There’s a narrative device at play, Lestat admits he’s not relaying the exact argument Gabriella used on him, instead quoting what Louis said in episode 1 of Lestat’s speech that convinced him to say yes to him on the altar. Lestat and Gabriella may be alone now, but Lestat’s muses are all there, bearing witness to the moment of no turning back. For the first time — that we know — Claudia is there too, foreshadowing the next two episodes.
Other significant moments
At the end of episode 3, when Lestat confronted his demons and sang "The Loneliness" on stage, the ghost of Magnus exited scene, just like his other abuser, Gabriella did in reality.

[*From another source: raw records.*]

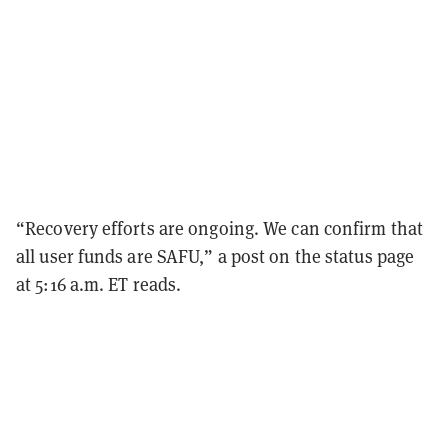
“Recovery efforts are ongoing. We can confirm that
all user funds are SAFU,” a post on the status page
at 5:16 a.m. ET reads.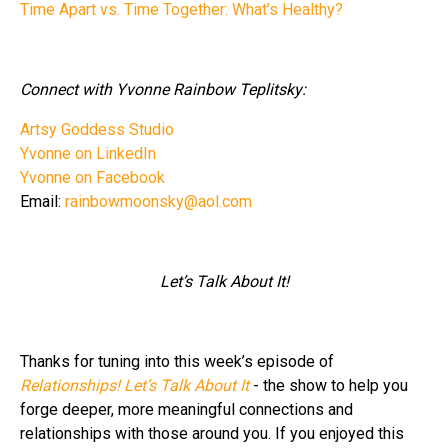
Time Apart vs. Time Together: What’s Healthy?
Connect with Yvonne Rainbow Teplitsky:
Artsy Goddess Studio
Yvonne on LinkedIn
Yvonne on Facebook
Email:
rainbowmoonsky@aol.com
Let’s Talk About It!
Thanks for tuning into this week’s episode of
Relationships! Let’s Talk About It
- the show to help you
forge deeper, more meaningful connections and
relationships with those around you. If you enjoyed this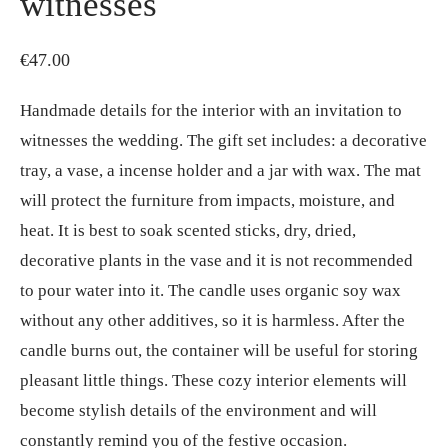
witnesses
€
47.00
Handmade details for the interior with an invitation to
witnesses the wedding. The gift set includes: a decorative
tray, a vase, a incense holder and a jar with wax. The mat
will protect the furniture from impacts, moisture, and
heat. It is best to soak scented sticks, dry, dried,
decorative plants in the vase and it is not recommended
to pour water into it. The candle uses organic soy wax
without any other additives, so it is harmless. After the
candle burns out, the container will be useful for storing
pleasant little things. These cozy interior elements will
become stylish details of the environment and will
constantly remind you of the festive occasion.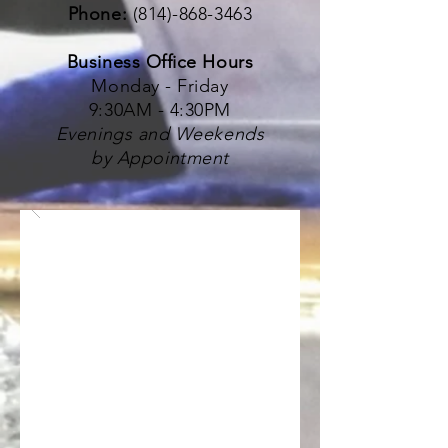
Phone:
(814)-868-3463
Business Office Hours
Monday - Friday
9:30AM - 4:30PM
Evenings and Weekends
by Appointment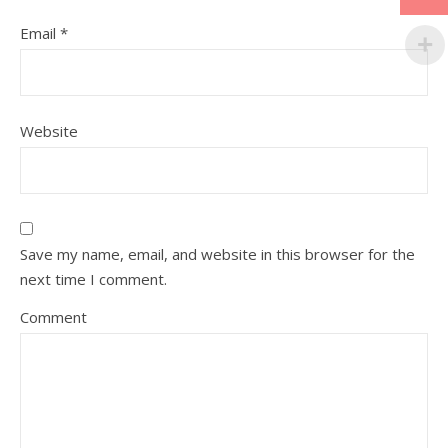
Email
*
Website
Save my name, email, and website in this browser for the
next time I comment.
Comment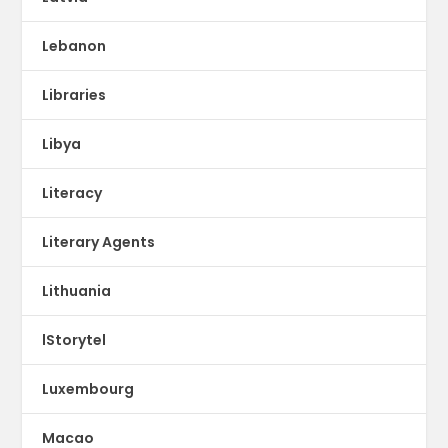
Lebanon
Libraries
Libya
Literacy
Literary Agents
Lithuania
lStorytel
Luxembourg
Macao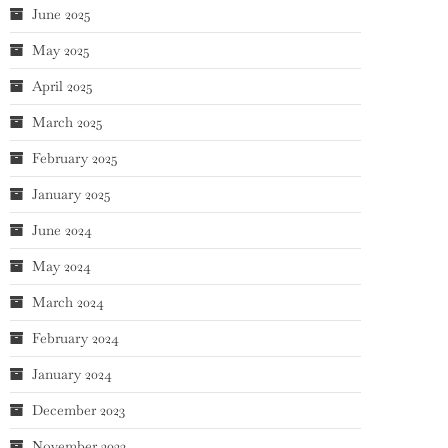
June 2025
May 2025
April 2025
March 2025
February 2025
January 2025
June 2024
May 2024
March 2024
February 2024
January 2024
December 2023
November 2023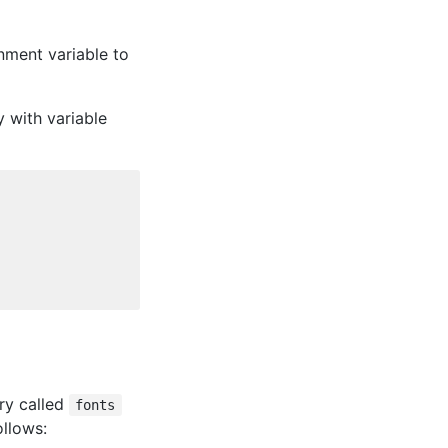
nment variable to
y with variable
ory called
fonts
ollows: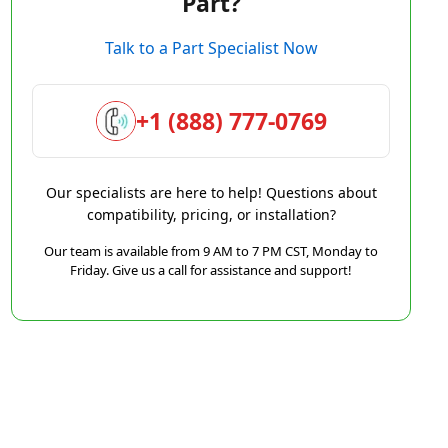
Part?
Talk to a Part Specialist Now
+1 (888) 777-0769
Our specialists are here to help! Questions about
compatibility, pricing, or installation?
Our team is available from 9 AM to 7 PM CST, Monday to
Friday. Give us a call for assistance and support!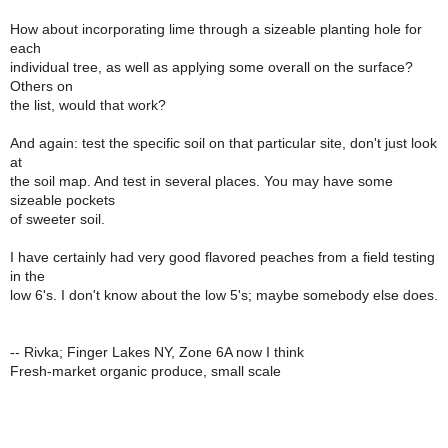
How about incorporating lime through a sizeable planting hole for
each
individual tree, as well as applying some overall on the surface?
Others on
the list, would that work?
And again: test the specific soil on that particular site, don't just look
at
the soil map. And test in several places. You may have some
sizeable pockets
of sweeter soil.
I have certainly had very good flavored peaches from a field testing
in the
low 6's. I don't know about the low 5's; maybe somebody else does.
-- Rivka; Finger Lakes NY, Zone 6A now I think
Fresh-market organic produce, small scale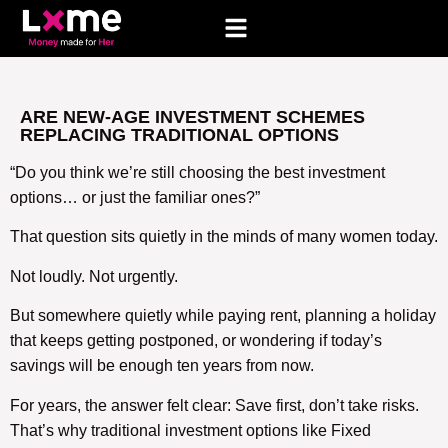
ARE NEW-AGE INVESTMENT SCHEMES
REPLACING TRADITIONAL OPTIONS
“Do you think we’re still choosing the best investment
options… or just the familiar ones?”
That question sits quietly in the minds of many women today.
Not loudly. Not urgently.
But somewhere quietly while paying rent, planning a holiday
that keeps getting postponed, or wondering if today’s
savings will be enough ten years from now.
For years, the answer felt clear: Save first, don’t take risks.
That’s why traditional investment options like Fixed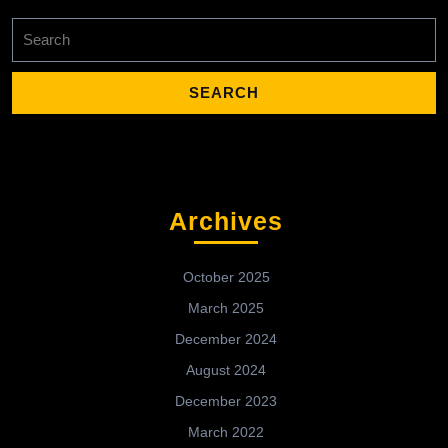
Search
for:
Archives
October 2025
March 2025
December 2024
August 2024
December 2023
March 2022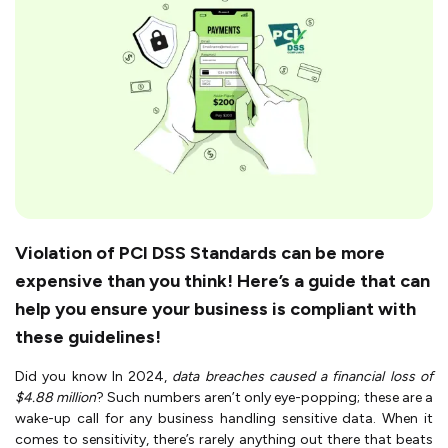
Violation of PCI DSS Standards can be more
expensive than you think! Here’s a guide that can
help you ensure your business is compliant with
these guidelines!
Did you know In 2024,
data breaches caused a financial loss of
$4.88 million
? Such numbers aren’t only eye-popping; these are a
wake-up call for any business handling sensitive data. When it
comes to sensitivity, there’s rarely anything out there that beats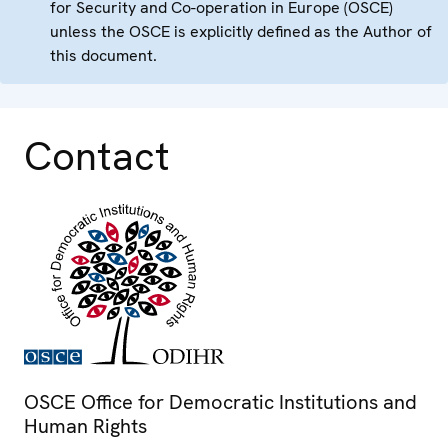
for Security and Co-operation in Europe (OSCE)
unless the OSCE is explicitly defined as the Author of
this document.
Contact
OSCE Office for Democratic Institutions and
Human Rights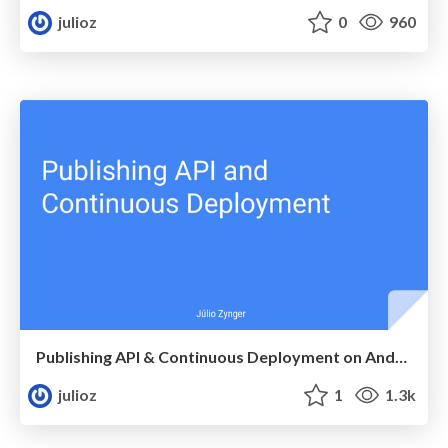
julioz
0
960
Publishing API & Continuous Deployment on Android
julioz
1
1.3k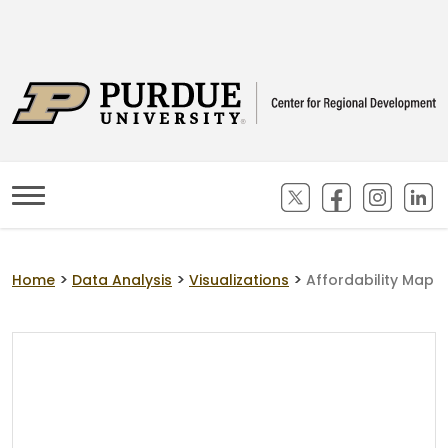
(opens in new ta
(opens in n
(opens
(
>
>
>
Home
Data Analysis
Visualizations
Affordability Map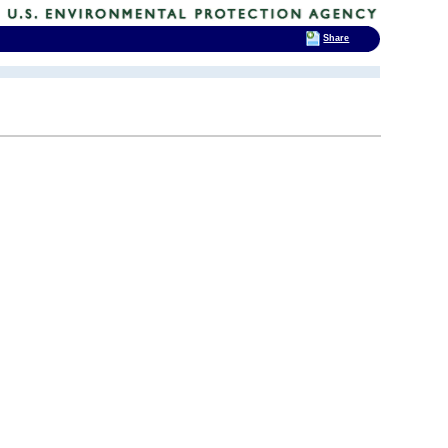
Share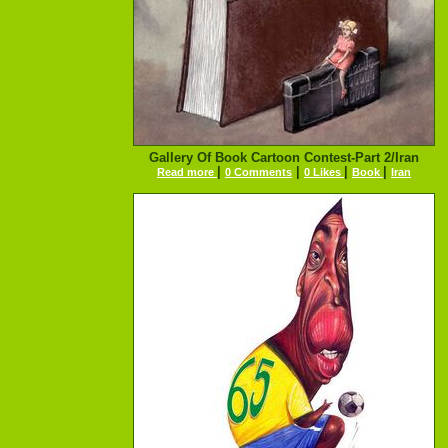
Gallery Of Book Cartoon Contest-Part 2/Iran
|
|
|
|
Read more
0 Comments
0 Likes
Book
Iran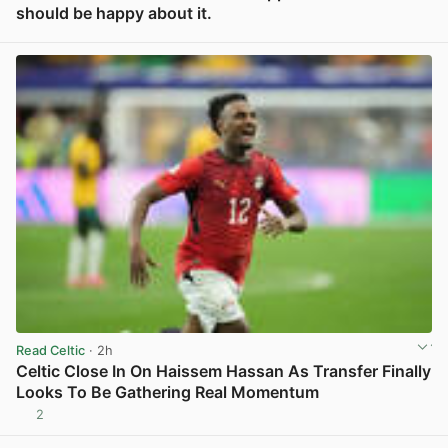
should be happy about it.
View post in new tab
Read Celtic
· 2h
Celtic Close In On Haissem Hassan As Transfer Finally
Looks To Be Gathering Real Momentum
2
View post in new tab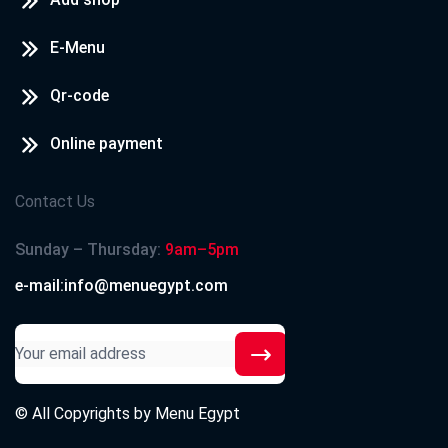
E-Menu
Qr-code
Online payment
Contact Us
Sunday – Thursday:
9am–5pm
e-mail:info@menuegypt.com
© All Copyrights by
Menu Egypt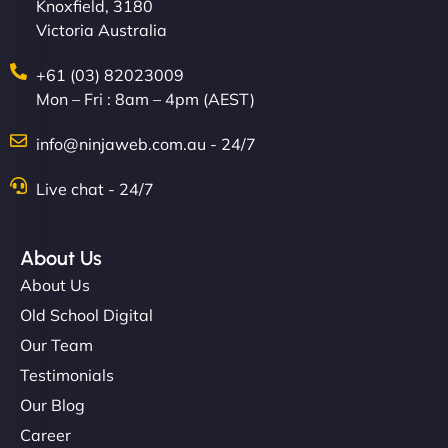
Knoxfield, 3180
Victoria Australia
+61 (03) 82023009
Mon – Fri : 8am – 4pm (AEST)
info@ninjaweb.com.au - 24/7
Live chat - 24/7
About Us
About Us
Old School Digital
Our Team
Testimonials
Our Blog
Career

But the hallucination of Nicolas stayed, and they shared a smile. This episode, Nicki is less pleasant, representing the guilt that still eats Lestat alive. Lestat called him “not a great love,” during the interview with Daniel, but everything in the story is telling us that’s false. Nicki’s ghost tortures Lestat by asking if he’s at least number 3 in his heart, after Louis and Gabriella, or if even Antoinette meant more to him.
This episode, Alex returns to the band, but his devotion to Armand will pay off down the line.
Up until now, the season has been about Lestat coming to terms with the burdens of his past. He has faced many, and he is ready to record his album, a feat that wil take a significant portion of episode 5. One ghost he still needs to confront: his greatest sin, the evil of his evil. His Claudia.
Episode 4 may feel transitional, but no part of it is to be considered fodder. Every scene, every interaction, serves a particular purpose in the grand scheme of the story.